Encoding of surrogate code points to UTF-8

Wed Oct 9 02:20:05 EDT 2013

On Tue, 08 Oct 2013 21:28:25 -0400, Terry Reedy wrote:

> On 10/8/2013 6:30 PM, Steven D'Aprano wrote:
>> On Tue, 08 Oct 2013 15:14:33 +0000, Neil Cerutti wrote:
>>
>>> In any case, "\ud800\udc01" isn't a valid unicode string.
>>
>> I don't think this is correct. Can you show me where the standard says
>> that Unicode strings[1] may not contain surrogates? I think that is a
> 
> see below.
> 
>> critical point, and the FAQ conflates *encoded strings* (i.e. bytes
>> using one of the UTCs) with *Unicode strings*.
>>
>> The string you give above is is a Unicode string containing two code
>> points, the surrogates U+D800 U+DC01, which as far as I am concerned is
>> a legal string (subject to somebody pointing me to a definitive source
>> that proves it is not). However, it *may or may not* be encodable to
>> bytes using UTF-8, -16 or -32.
> 
>  From chapter two of the standard.
> 
> "Plain text is a pure sequence of character codes; plain Unicode-encoded
> text is therefore a sequence of Unicode character codes."

Also there are many valid non-characters in Unicode, including 66 
explicitly defined non-characters, plus the many surrogates. So defining 
Unicode strings in terms of characters is less than helpful, since it 
excludes a whole bunch of strings which aren't "text" since they include 
non-characters.

Also, "character" in the context of Unicode is ambiguous, due to 
normalization and decomposition: a single character can have up to four 
distinct forms.

http://www.macchiato.com/unicode/nfc-faq

*Code points* are rigorously defined, not characters, which is why I have 
tried very hard to only refer to code points and bytes, not characters.

> http://www.unicode.org/versions/Unicode6.2.0/ch02.pdf#G13708 "All three
> encoding forms can be used to represent the full range of encoded
> characters in the Unicode Standard; ... Each of the three Unicode
> encoding forms can be efficiently transformed into eith er of the other
> two without any loss of data."

This merely says "encodings encode characters". We know that encodings 
can also encode non-characters, at least *some* non-characters. The 
question is, can they encode surrogates?

> "Surrogates Area. The Surrogates Area contains only surrogate code
> points and no encoded characters. See Section 16.6, Surrogates Area, for
> more detail."
> 
> Before utf-16, the surrogates area was, I believe, part of the Private
> Use Area (which now starts where surrogates end). I think it would have
> been better if they were no longer called code points, but simply utf-16
> code units.

Private Use is irrelevant, since strings certainly can contain Private 
Use code-points, and UTF encodings can encode them.

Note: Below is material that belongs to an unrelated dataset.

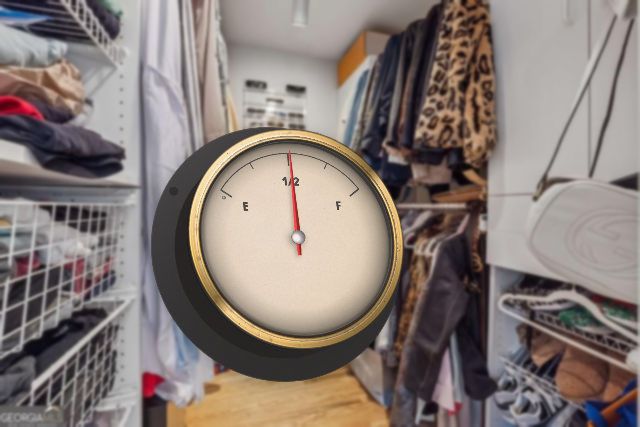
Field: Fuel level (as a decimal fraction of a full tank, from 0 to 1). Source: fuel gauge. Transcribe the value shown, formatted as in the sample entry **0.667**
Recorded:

>> Just as there are byte sequences that cannot be generated by the UTFs,
>> possibly there are code point sequences that cannot be converted to
>> bytes using the UTFs.
> 
> True, but not to the point. You switched from sequences of characters
> (unicode text), which is what both I and Neil are talking about, to
> sequences of codepoints which is a larger set when you include the
> non-character surrogate 'code points' that are not allowed in unicode
> text.

I never mentioned sequences of characters. I've always talked about code 
points.

> http://www.unicode.org/versions/Unicode6.2.0/ch03.pdf#G7404
> 
> "The Unicode Standard supports three character encoding forms: UTF-32,
> UTF-16, and UTF-8. Each encoding form maps the Unicode code points
> U+0000..U+D7FF and U+E000..U+10FFFF to unique code unit sequences."

Ah! Now we're getting somewhere! I think you've hit the nail on the head: 
the three UTF forms explicitly exclude the surrogates. So I think we now 
have an answer:

Surrogate code points can exist in Unicode strings, but cannot be encoded 
to bytes using the standard UTF-8, UTF-16 and UTF-32 encodings.

There may be other encodings, or error handlers, which are capable of 
handling surrogates, but they aren't UTF-8. So I think this answers my 
question. (I reserve the right to change my mind after reading more of 
the standard.)

Thank you to everyone who replied.

-- 
Steven